La politique visant la réparation de la déficience comme condition première d’intégration sociale de l’individu, a comme résultat – selon Bernard Mottez – l’augmentation du handicap au lieu de sa prétendue diminution. L’attribution de moyens financiers, techniques et humains pour surmonter les obstacles produit une reconfiguration des possibilités d’une personne porteuse d’une déficience quant aux lieux et aux rôles sociaux dont elle était auparavant exclue. L’augmentation des effectifs dans l’université peut s’expliquer, en partie, par le fait que les informations des mesures mises en place par les missions handicap des universités sont de plus en plus relayées par les canaux institutionnels, la presse et les réseaux associatifs. Les jeunes sont plus informés et s'aventurent à franchir les portes des établissements. À l'EHESS ils étaient 13 en 2005, cette année 35 étudiants ont déclaré un handicap au moment de leur inscription.
Mais cette politique d'accueil qui présente aujourd'hui des résultats encourageants est encore insuffisante. Un élément indicatif du chemin qui reste à parcourir est l’écart entre l'accès aux études supérieures de la population générale et des étudiants en situation de handicap. Dix points séparent ces derniers de la population générale au niveau master, tandis que 1,74%, contre 6,53% de la population générale, sont inscrits en doctorat. En licence, en revanche, le pourcentage d'inscription de la population générale reste inférieur (61,10%) à celui des étudiants en situation de handicap (76,73%).
Au moment où doit être renouvelée la charte Université/Handicap, signée entre les présidents des universités et les ministères du Travail et de l'Enseignement supérieur, une nouvelle difficulté se profile à l’horizon. Selon les termes de l'engagement pris par cette charte, la politique d'accueil des étudiants est soutenue par le financement des actions spécifiques destinées aux étudiants par le ministère de l'Enseignement supérieur, et par les structures spécialement créées pour la mise en œuvre de ces mesures par les universités. Le passage aux responsabilités et compétences élargies nécessitera sans doute une révision de cette charte et le financement des actions spécifiques, autonomie financière oblige, devra être dorénavant assumé par les universités. Il reste donc à espérer que les obstacles budgétaires ne constitueront pas une entrave à l'accroissement du nombre d’étudiants en situation de handicap désireux de s’inscrire dans les universités et que l'autonomie n’aura pas comme revers de produire à nouveau de l'exclusion.

━━━━━━━━

* [Consigne a]
Recopiez telles quelles toutes les lignes consacrées aux graphiques ci-dessous, mais sans les images.

* [Exercices de lecture de graphiques]

━━━━━━━━

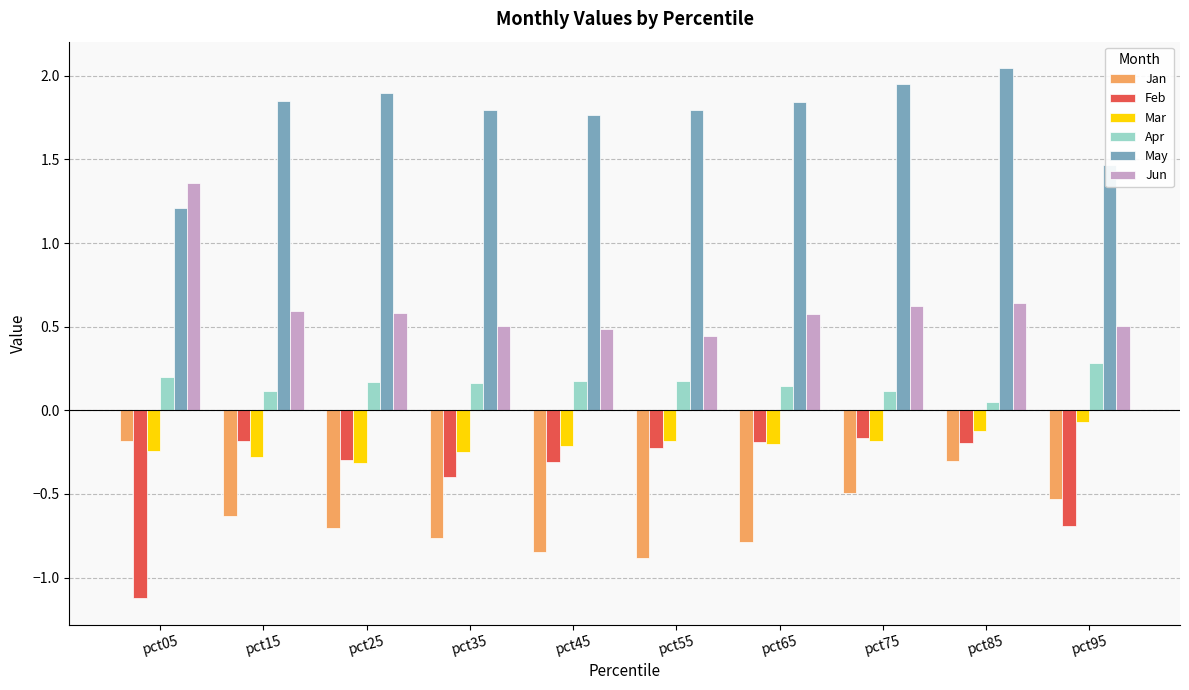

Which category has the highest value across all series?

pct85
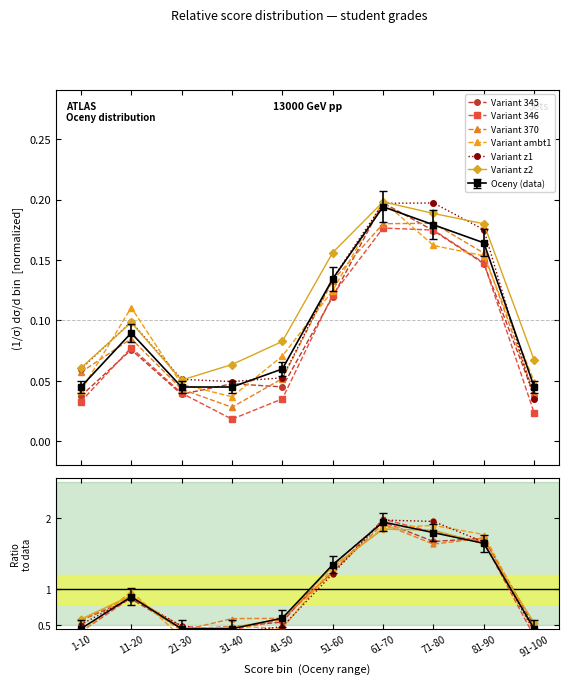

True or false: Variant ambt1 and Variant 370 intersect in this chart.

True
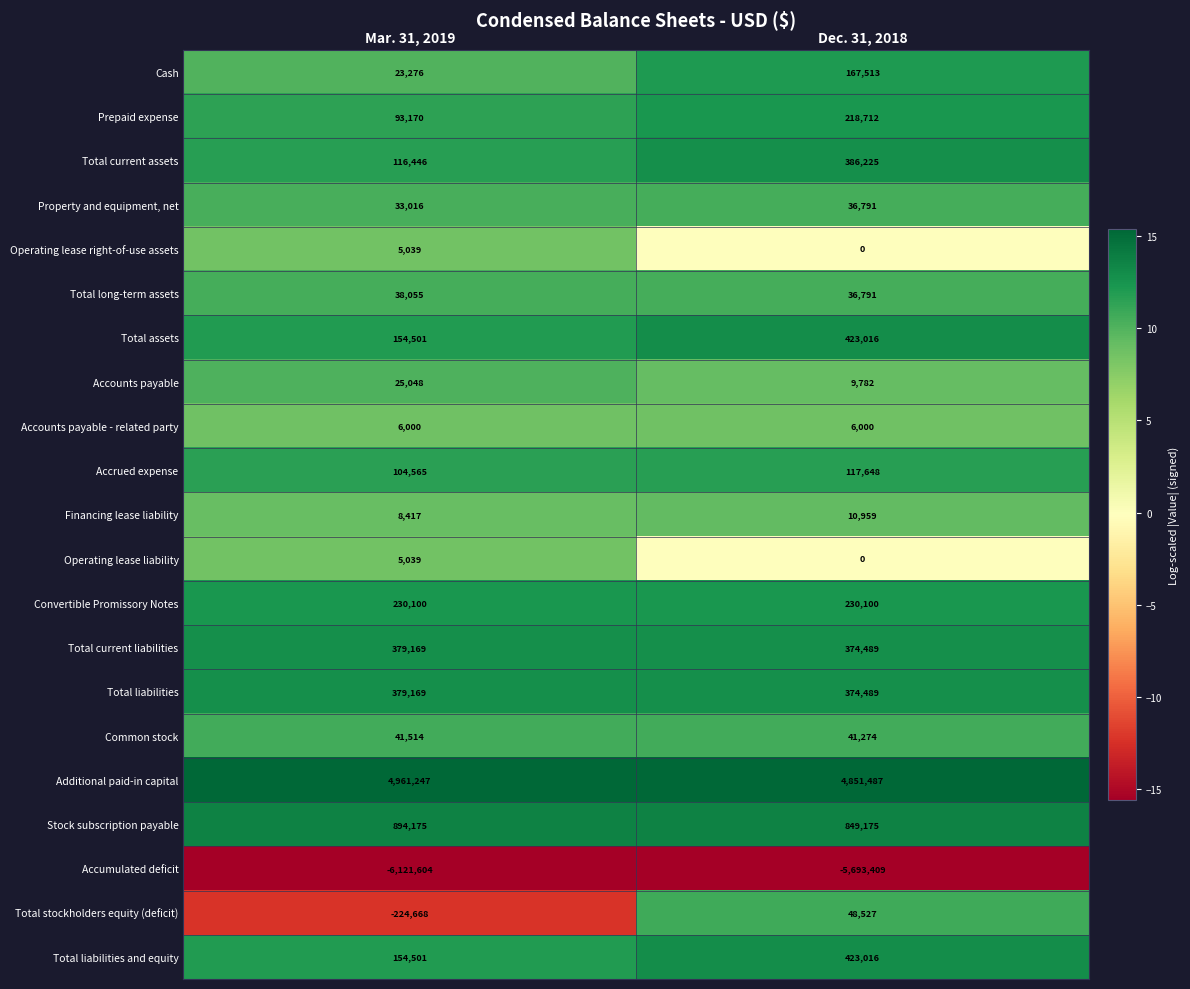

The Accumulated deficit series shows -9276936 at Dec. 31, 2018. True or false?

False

━━━━━━━━

* [Consigne b]
D'après le texte sur les étudiants en situation de handicap, combien d'étudiants ont déclaré un handicap à leur inscription à l'EHESS cette année ?

* [Résultat attendu a]
Which category has the highest value across all series?

pct85

True or false: Variant ambt1 and Variant 370 intersect in this chart.

True

The Accumulated deficit series shows -9276936 at Dec. 31, 2018. True or false?

False

* [Résultat attendu b]
35 étudiants.